_TASK DETAILS_
Once you reach the line with "期间突发晕倒 血糖偏低症状无碍" below, copy each line exactly, stopping after the line with "Une oasis dans les plumes de mer", and skip any pictures.

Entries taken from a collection
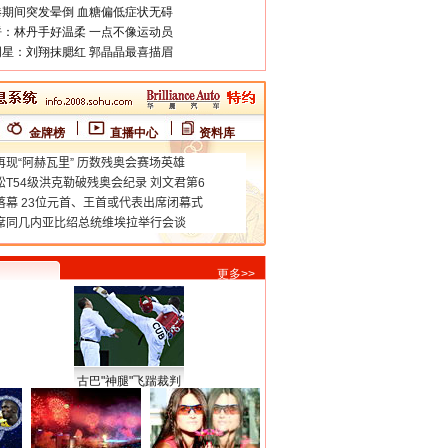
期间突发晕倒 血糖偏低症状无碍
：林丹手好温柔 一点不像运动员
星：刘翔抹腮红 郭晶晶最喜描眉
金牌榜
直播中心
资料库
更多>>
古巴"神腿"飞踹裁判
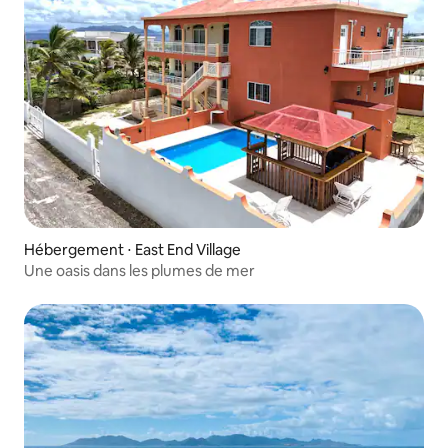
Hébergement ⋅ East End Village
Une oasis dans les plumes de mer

--

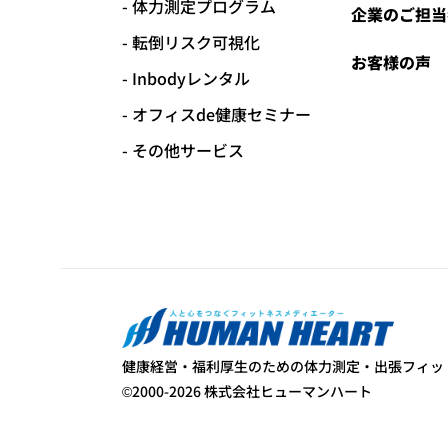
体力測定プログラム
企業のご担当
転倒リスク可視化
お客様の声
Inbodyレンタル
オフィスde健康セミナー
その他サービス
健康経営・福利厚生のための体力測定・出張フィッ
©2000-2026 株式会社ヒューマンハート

_SOLVED EXERCISE_
期间突发晕倒 血糖偏低症状无碍
：林丹手好温柔 一点不像运动员
星：刘翔抹腮红 郭晶晶最喜描眉
金牌榜
直播中心
资料库
更多>>
古巴"神腿"飞踹裁判
Hébergement ⋅ East End Village
Une oasis dans les plumes de mer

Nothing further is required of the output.